The title company should have followed three steps to avoid closing and insuring this loan transaction: 

  1. Assume it is fraud – Prior to opening the order and placing an order for a title report, compare the address provided by the borrower to the address where the property tax bill is being mailed. If the address provided by the borrower is different from the address where the property tax bill is being sent, send a written notice of pending real estate transaction to the owner.
  2. Caution: In some instances, the fraudster may have changed the mailing address with the tax collector. When possible, contact the tax collector to determine whether a change of address was submitted recently. 

    If the subject property is located within a common interest community with a homeowner’s association (HOA), contact the management company to verify the contact information for the true owner. 
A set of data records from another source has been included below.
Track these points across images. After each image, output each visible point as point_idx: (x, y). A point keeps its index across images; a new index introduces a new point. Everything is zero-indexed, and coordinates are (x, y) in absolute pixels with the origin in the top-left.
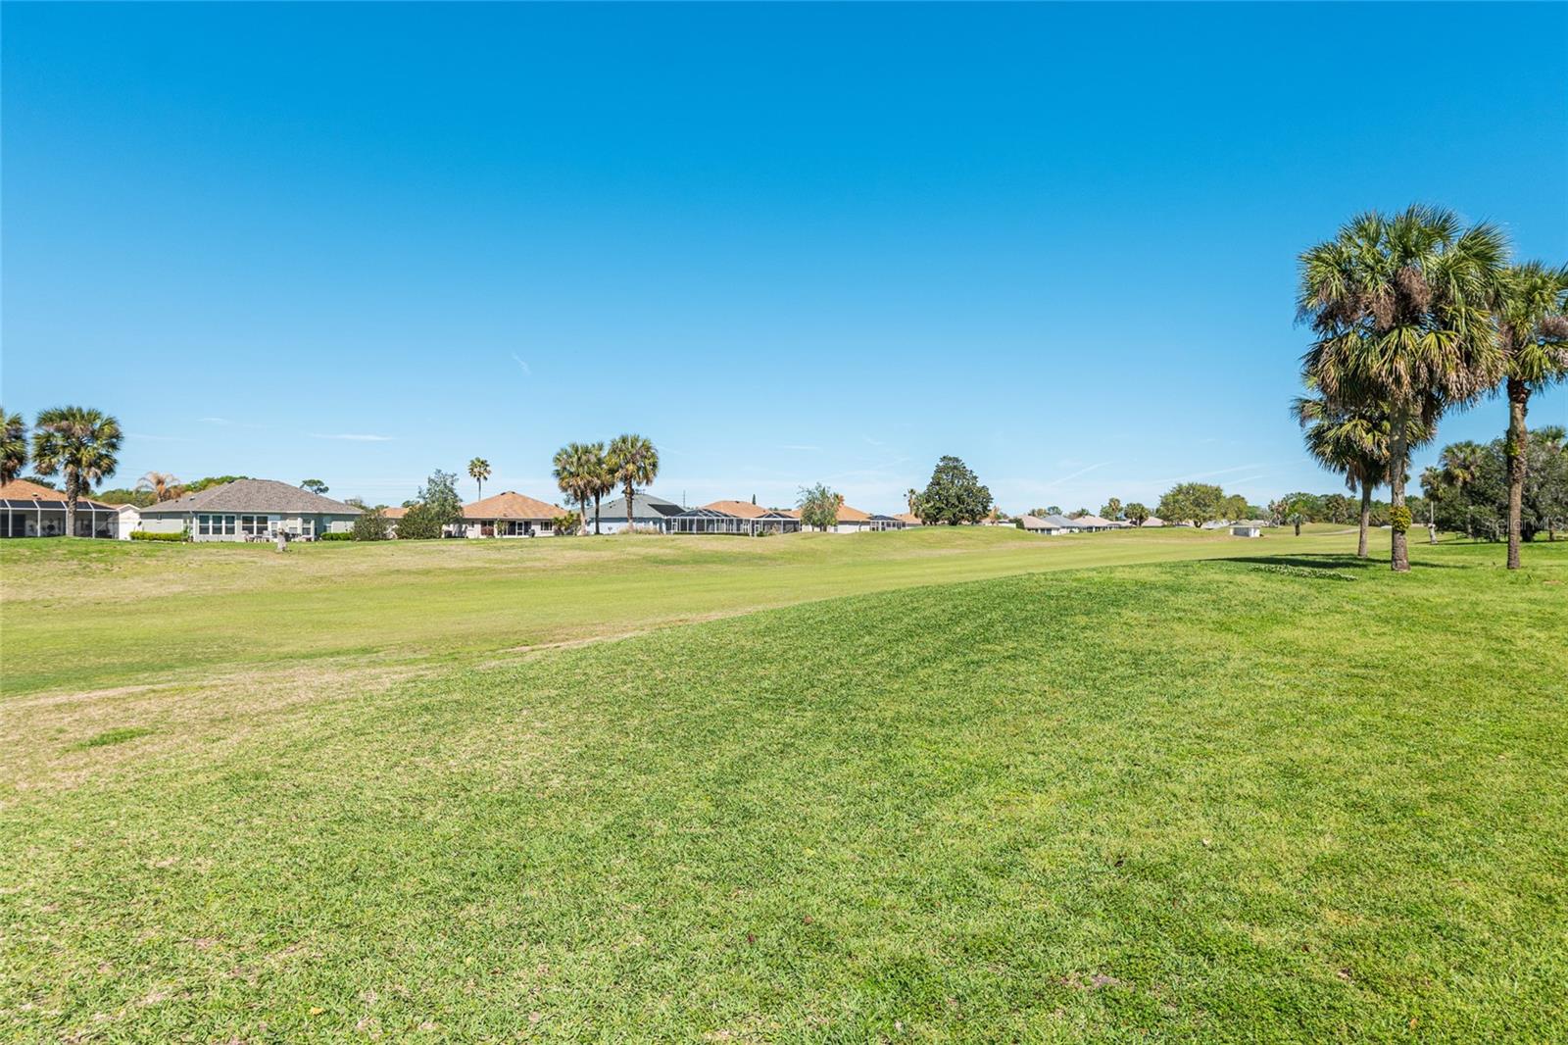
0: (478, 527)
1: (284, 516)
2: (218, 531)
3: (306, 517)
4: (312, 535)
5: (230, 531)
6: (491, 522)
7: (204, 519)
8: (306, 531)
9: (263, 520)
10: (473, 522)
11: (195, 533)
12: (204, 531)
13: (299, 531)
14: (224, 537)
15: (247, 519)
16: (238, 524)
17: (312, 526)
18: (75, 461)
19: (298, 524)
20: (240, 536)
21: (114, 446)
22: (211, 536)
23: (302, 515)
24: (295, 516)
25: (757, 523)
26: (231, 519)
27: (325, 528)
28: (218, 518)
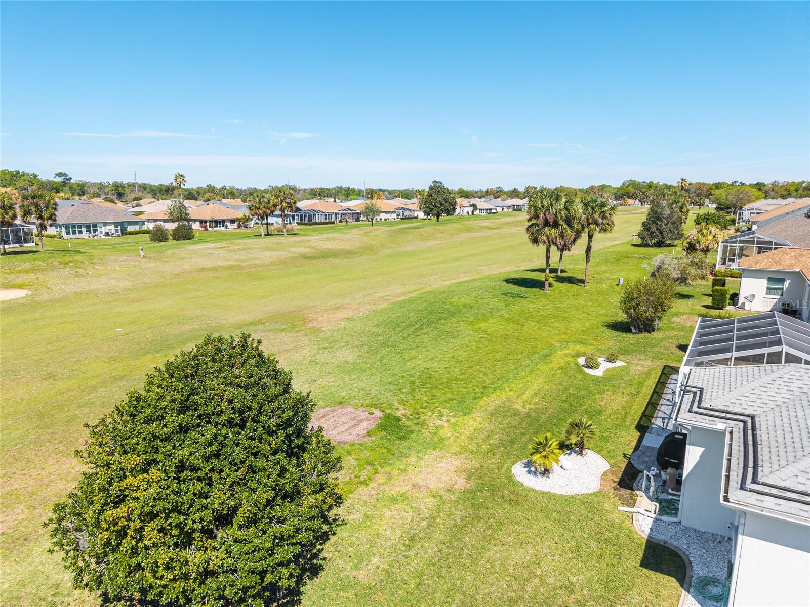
0: (198, 223)
1: (105, 224)
2: (74, 233)
3: (116, 224)
4: (120, 233)
5: (80, 232)
6: (205, 221)
7: (67, 227)
8: (117, 231)
9: (95, 226)
10: (195, 221)
11: (64, 234)
12: (68, 233)
13: (113, 231)
14: (78, 235)
15: (88, 226)
16: (84, 229)
17: (119, 228)
18: (40, 217)
19: (112, 228)
20: (85, 235)
21: (55, 209)
22: (72, 236)
23: (114, 223)
24: (110, 223)
25: (338, 214)
26: (80, 226)
27: (125, 229)
28: (74, 227)
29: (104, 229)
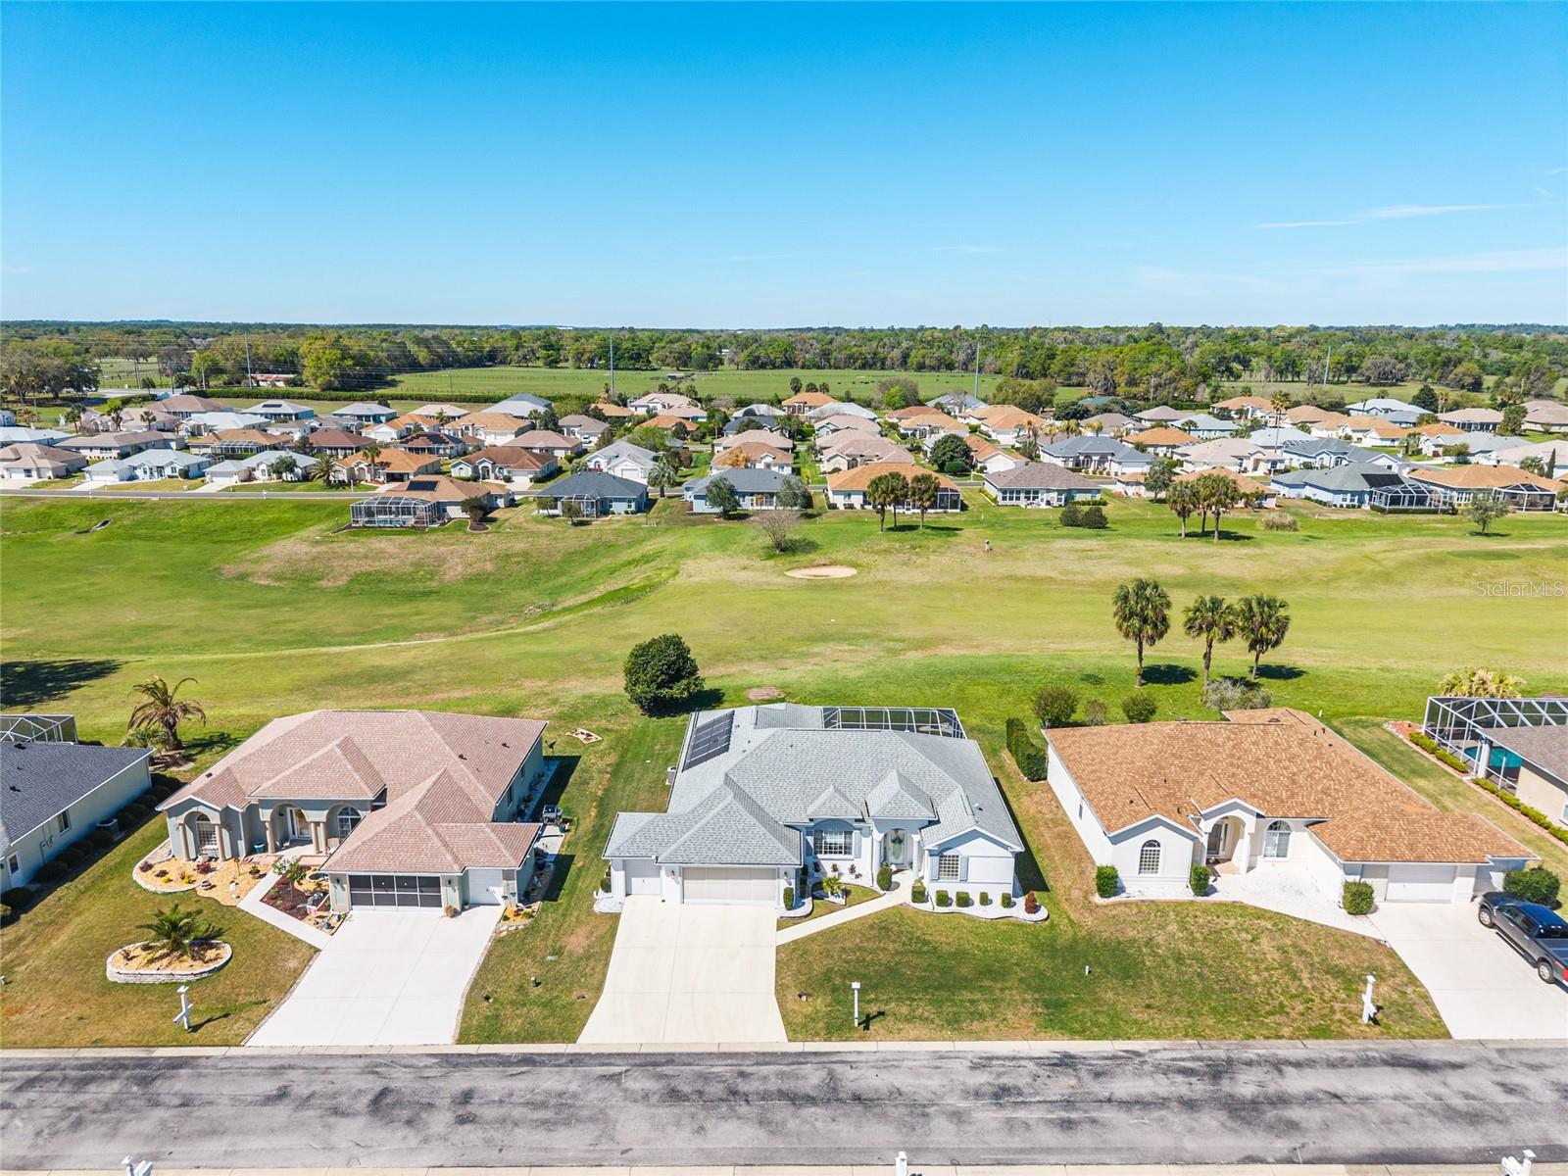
1: (1049, 491)
2: (1011, 499)
3: (1060, 492)
4: (1063, 503)
5: (1018, 499)
7: (1004, 492)
8: (1059, 500)
11: (999, 499)
12: (1004, 499)
13: (1055, 500)
14: (1014, 502)
15: (1028, 492)
16: (1022, 495)
17: (1063, 497)
19: (1054, 496)
20: (1023, 503)
22: (1008, 502)
23: (1057, 491)
24: (1054, 491)
25: (1500, 493)
26: (1018, 492)
27: (1073, 498)
28: (1012, 492)
29: (1046, 497)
  3. Verify, verify, verify – Interview the borrower using an online meeting platform and ask questions such as:

    a. When did they acquire the property? 

    b. How much did they pay for the property? 

    c. What is the purpose of the loan? (In the above story the property was worth $2 million, so why would the borrower need a hard money loan?) 

    d. What type of property is being used as collateral for the loan? 

  4. Utilize the best line of defense – Employ an approved mobile signing agent trained to spot fake identification. Compare the borrower’s signature to signatures contained in previously recorded documents.